▶ WHAT IS ASKED
1 - In the phone jack wiring thread, what are the parts labeled A and B, according to Jim Port?
2 - Please write the next part of the phone jack wiring thread, picking up right after its final line.

▶ PASSAGE SHOWN
*****

# Questions about phone jack wiring for Comcast cable



## userid (May 4, 2010)

Hi, I live in Montgomery County, MD. When I moved to my new town home, I had Comcast installed everything for me (TV, internet and telephone). I had the Comcast pro set up my cable modem on the 3rd floor where I had my home office. So, the phone wire is also connected to a phone jack on the 3rd floor.

Now, I moved my home office to the basement, so I have moved the cable modem to the basement as well for easier network wiring.

I am interested in wiring the phone jack in the basement to my cable modem myself, but got confused as I have never done this before.

In picture 1, you'll see the Comcast pro's wiring of the phone jack on the 3rd floor. I am confused by connector A and connector B there. Do I have to have them?

Picture 2 shows the current phone jack in my basement. I am wondering if I can simply detach those wires shown in picture 2 and directly connect the white and blue wires (shown picture 1) to the basement phone jack.

Any experienced? Please advise a first-timer? Thanks.


----------



## Jim Port (Sep 21, 2007)

The parts labeled A and B are wire connectors for small gauge wires, just like a wire nut.


----------



## userid (May 4, 2010)

Jim Port said:


> The parts labeled A and B are wire connectors for small gauge wires, just like a wire nut.


OK, thanks, let's get things done little by little. 

So, they are wire connectors, my question remains: Do I have to have them in my basement phone jack wiring? Sorry I know nothing about phone jack wiring now, and I'm trying to learn a little from here.


----------



## Jackofall1 (Dec 5, 2010)

homenewbie said:


> So, they are wire connectors, my question remains: Do I have to have them in my basement phone jack wiring? Sorry I know nothing about phone jack wiring now, and I'm trying to learn a little from here.


No a terminal block such as the one in the second picture is actually a better solution.

Ring Ring........your phone is ringing

Mark...:yes:


----------



## Jim Port (Sep 21, 2007)

Why not just plug into the jack that is there? I might not understand how the cable is run tho.


----------



## userid (May 4, 2010)

Jackofall1 said:


> No a terminal block such as the one in the second picture is actually a better solution.
> 
> Ring Ring........your phone is ringing
> 
> Mark...:yes:


Speaking of Picture 2, so, you are saying that I can indeed detach those current wires and wire the blue and white wires (shown in picture 1) to the basement phone jack), correct?


----------



## userid (May 4, 2010)

Jim Port said:


> Why not just plug into the jack that is there? I might not understand how the cable is run tho.


Yes, that's the best way to try it out, but before I know what I am doing, especially, I want to dismantle the phone jack on the 3rd floor, I wanna make sure I do it right if I do.


----------



## Jackofall1 (Dec 5, 2010)

Yes wire the phone out from the cable modem to the block, make sure the original wiring coming in from the outside is disconnected. If all the phone jacks in the house are wired correctly tying onto that block should enable the phone jacks throughout the house.

Mark


----------



## userid (May 4, 2010)

Jackofall1 said:


> Yes wire the phone out from the cable modem to the block, make sure the original wiring coming in from the outside is disconnected. If all the phone jacks in the house are wired correctly tying onto that block should enable the phone jacks throughout the house.

*****

▶ DATA SECTION

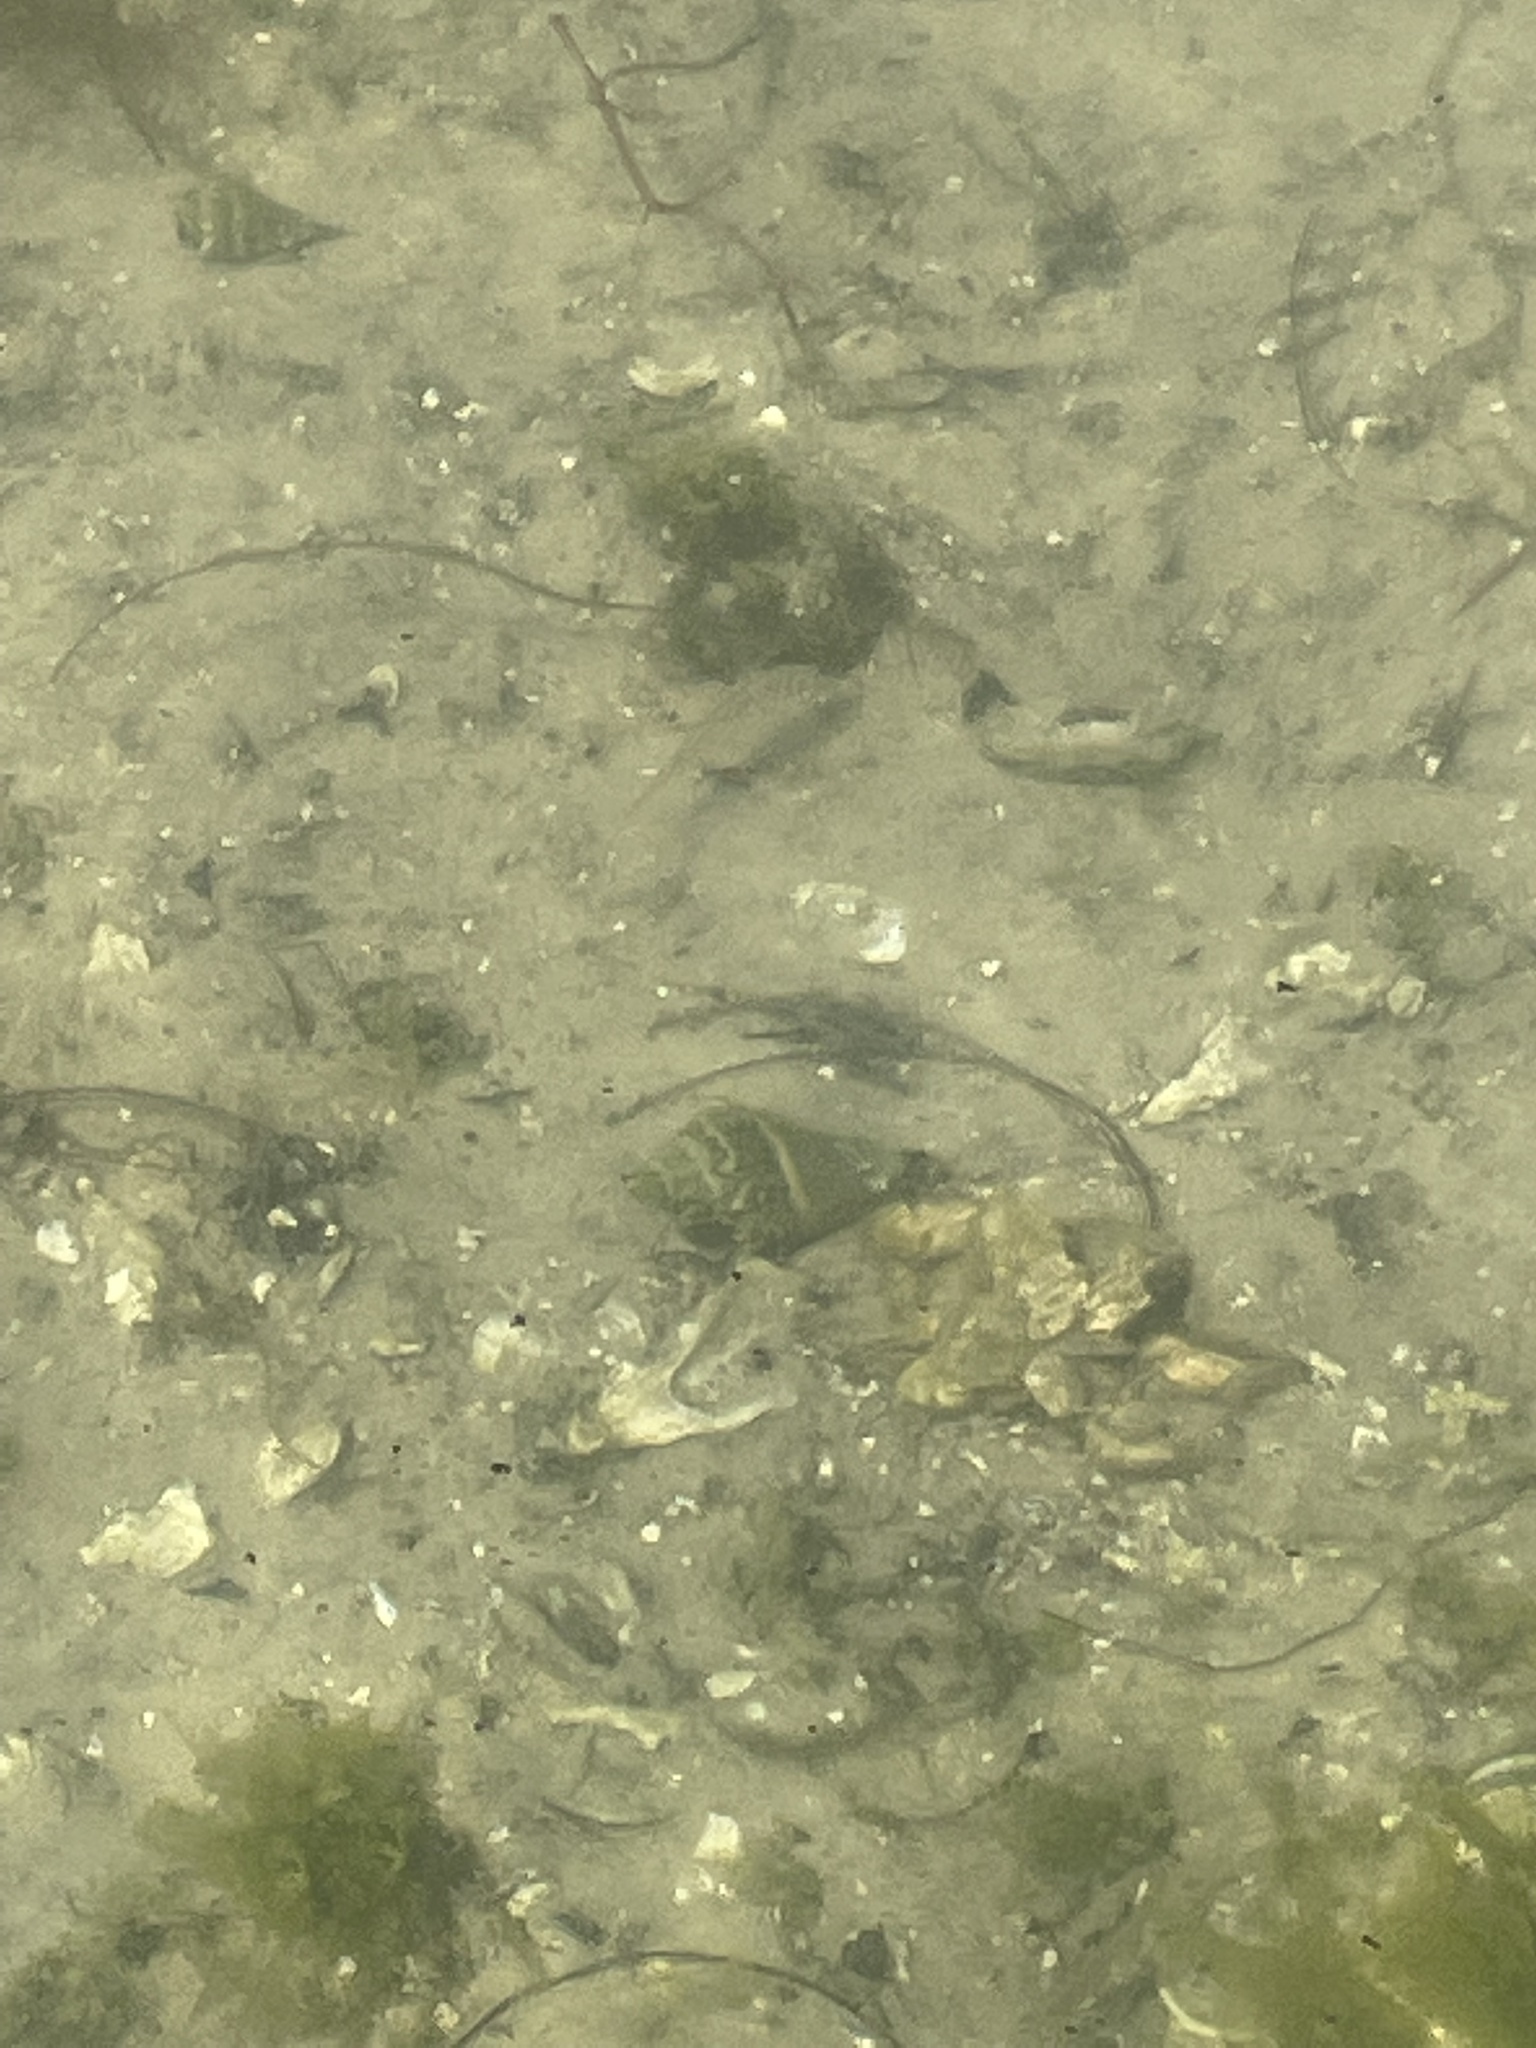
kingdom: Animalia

*****

▶ ANSWERS BY TASK
1 - They are wire connectors for small gauge wires, like a wire nut.

2 -
> 
> Mark


yes, all phone jacks in the house are connected.


----------



## Jackofall1 (Dec 5, 2010)

homenewbie said:


> yes, all phone jacks in the house are connected.


Now you have live jacks throughout the house.......ring.....ring.....ring


Mark


----------



## userid (May 4, 2010)

Jackofall1 said:


> Now you have live jacks throughout the house.......ring.....ring.....ring
> 
> Mark


Not yet, actually, please look at picture 2. When I connect the blue and white wires in picture 1 to the basement phone jack, how can I make sure all phone jacks in this house are properly connected? Thank you.


----------



## userid (May 4, 2010)

homenewbie said:


> Not yet, actually, please look at picture 2. When I connect the blue and white wires in picture 1 to the basement phone jack, how can I make sure all phone jacks in this house are properly connected? Thank you.


In picture 2, I see that 4 wires (blue, yellow, black and red) are connected to the phone jack. Which two am I supposed to replace with the blue and white wires in picture 1?


----------



## Jackofall1 (Dec 5, 2010)

homenewbie said:


> Not yet, actually, please look at picture 2. When I connect the blue and white wires in picture 1 to the basement phone jack, how can I make sure all phone jacks in this house are properly connected? Thank you.


Plug your phone into a jack, try all combinations on the terminal block until your phone has a dial tone or 

trace the original wires brought in by the phone company (back before cable modems) disconnect those (2) wires and connect the blue and white from the cable modem.

If that doesn't work call me......:laughing:

Mark


----------



## userid (May 4, 2010)

Ok, Comcast has an outage in my area. I am replying thru the iPhone app of this forum. 

Should I replace bolt 1 and bolt 2 in Picture 2 with the white and blue wires and don't touch bolt 3 and bolt 4? Will this make sure all phone jacks in the house are connected?


----------



## Jim Port (Sep 21, 2007)

Is the new cable from the Comcast box bringing phone service into the house?

It would be screw terminals 1 and 4, not 1 and 2. Red and green, black and yellow is the old pairing color scheme.


----------



## kicken (Jul 10, 2011)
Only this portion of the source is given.